Case 1. A, Initial presentation of active moderate to severe thyroid eye disease with conjunctival injection, lid swelling and erythema, and proptosis. B, After high-dose oral steroids and 4 weeks of weekly intravenous (IV) 500-mg solumedrol, the patient presented with right compressive optic neuropathy and restrictive strabismus. Note the asymmetric pupil reflex with right hypotropia (inferior displacement of right eye), right upper lid retraction, worsening conjunctival injection, chemosis, eyelid erythema, and edema. C, Status post high-dose oral and IV steroids, orbital radiation, bilateral orbital decompression, strabismus surgery, and retraction repair.

Case 2

A 55-year-old woman with no prior medical care presented to the emergency room with 3 days of right eye blurry vision, pain, and eyelid swelling. Her vision was 20/200 OD and 20/20 OS with loss of color vision (0/13 OD, 5/13 OS), a right relative APD, and significant bilateral restriction of eye movement.
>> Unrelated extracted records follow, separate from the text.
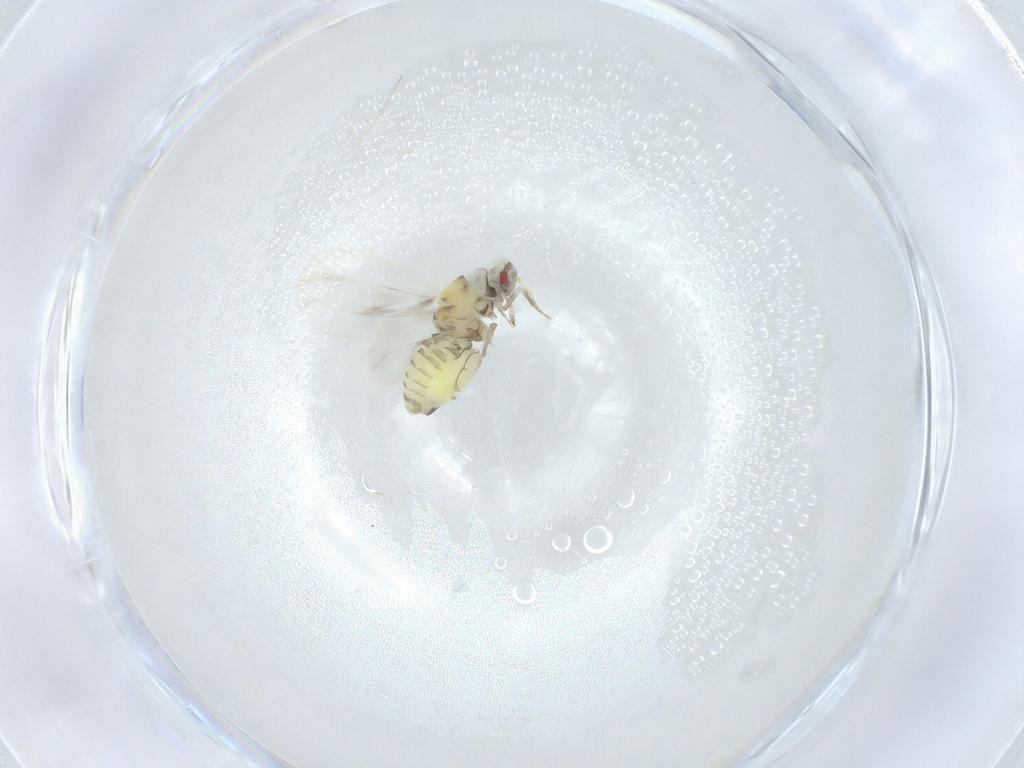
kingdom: Animalia
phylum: Arthropoda
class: Insecta
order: Hemiptera
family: Aleyrodidae
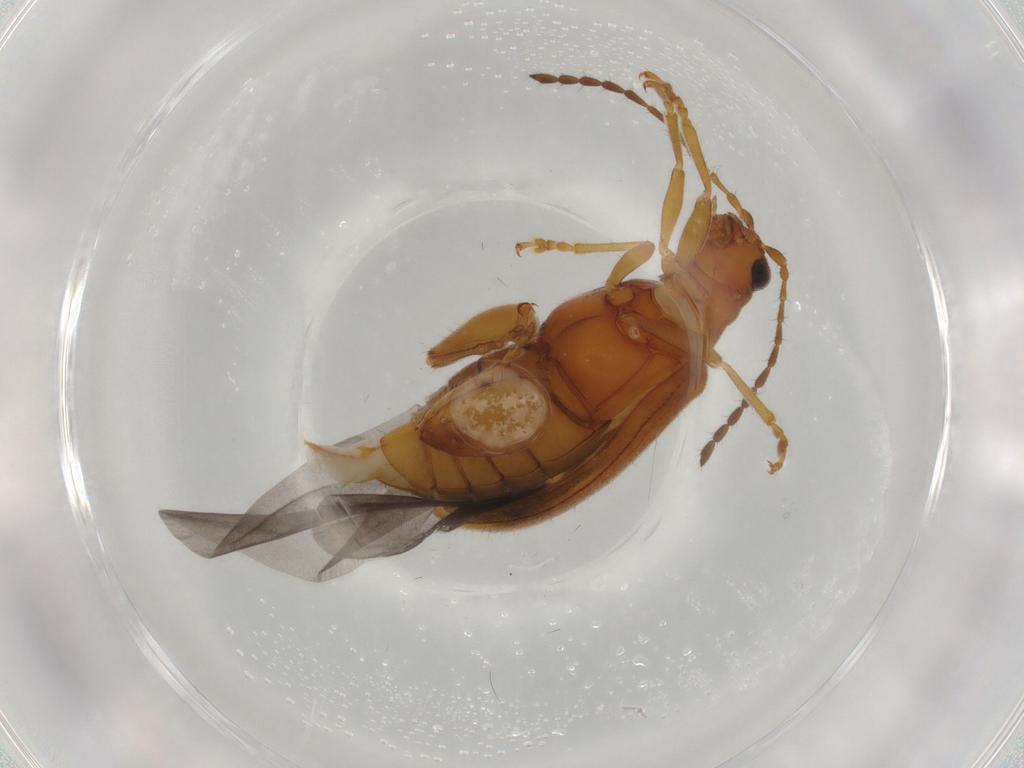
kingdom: Animalia
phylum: Arthropoda
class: Insecta
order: Coleoptera
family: Chrysomelidae
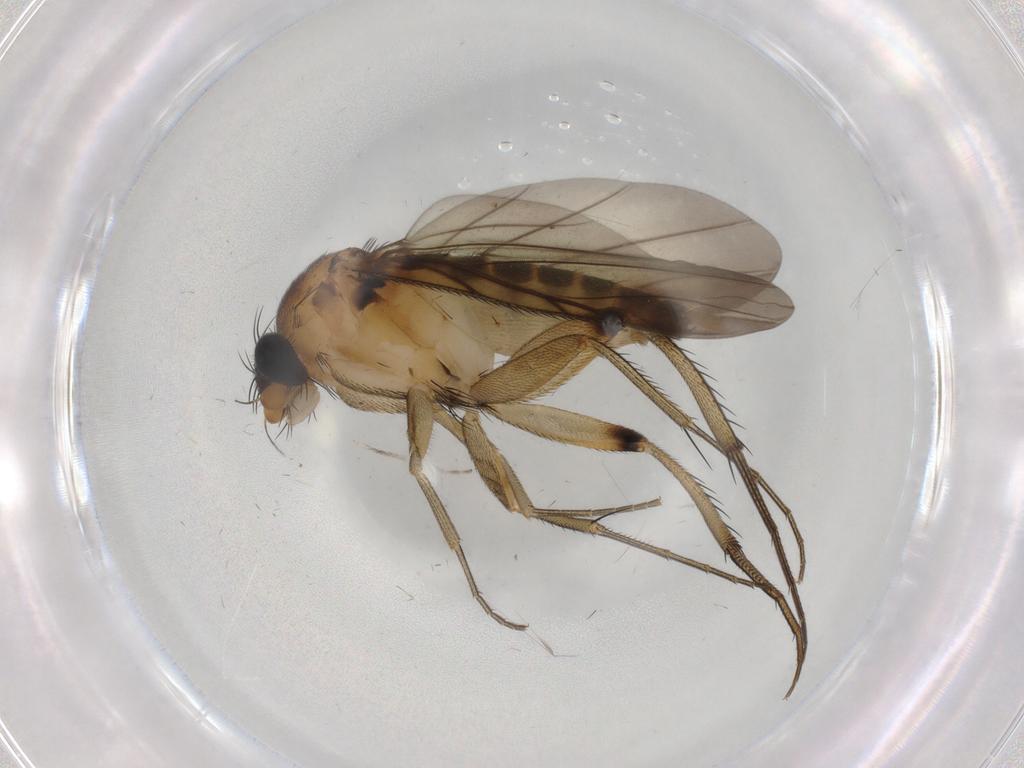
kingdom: Animalia
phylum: Arthropoda
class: Insecta
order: Diptera
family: Phoridae
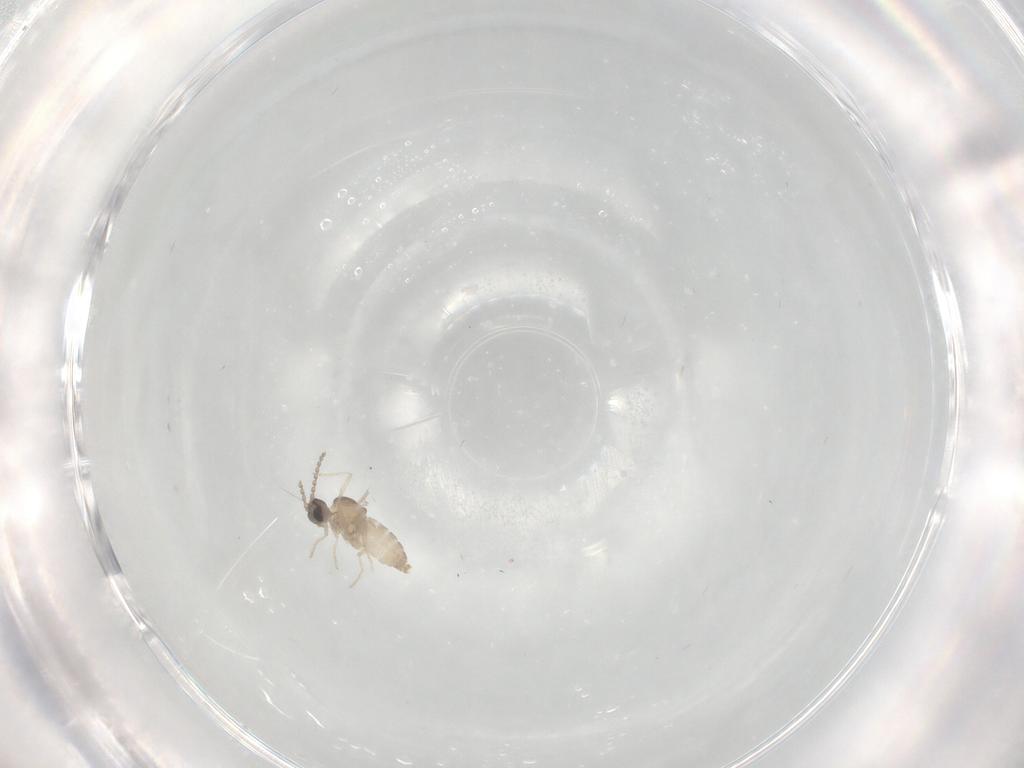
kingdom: Animalia
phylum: Arthropoda
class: Insecta
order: Diptera
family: Cecidomyiidae
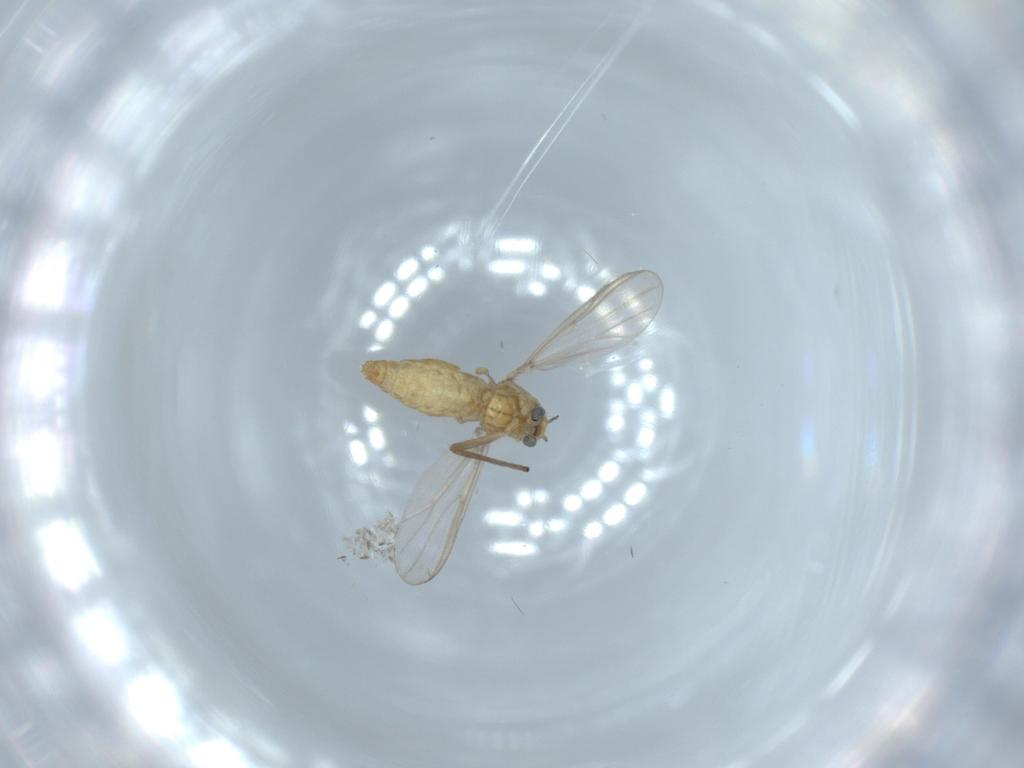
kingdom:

She had proptosis, eyelid retraction, lagophthalmos, periorbital edema and erythema, conjunctival injection, and chemosis (Figure 2A). Laboratory data revealed mild hyperthyroidism and an elevated TSI of 277% (normal < 140%). She was diagnosed with active sight-threatening TED and treated for right CON with high-dose IV steroids (1 gm solumedrol daily × 3) with little response. She underwent emergent right orbital decompression, with improvement in visual acuity to 20/25 OD, followed by IV solumedrol 500 mg weekly. After the fifth week, she developed progressive diplopia, left eye pain, redness, and proptosis (Figure 2B). Her vision worsened to 20/100 OS with reduced color vision of the left eye. She had steroid-resistant TED and developed significant confusion, tremors, and insomnia; therefore, steroids were discontinued.

Figure 2.

Case 2. A, Initial presentation to the emergency room with loss of vision and bilateral eyelid swelling, chemosis, injection, proptosis, and restrictive strabismus. B, After high-dose intravenous (IV) steroids and right orbital decompression for compressive optic neuropathy (CON) and 5 weeks of weekly IV 500-mg solumedrol, the patient's photo shows persistent left proptosis, eyelid swelling, and injection, while her disease has progressed to left CON. C, After 8 infusions of IV teprotumumab, her active inflammatory signs have resolved, though she still has left relative proptosis compared to the right decompressed eye.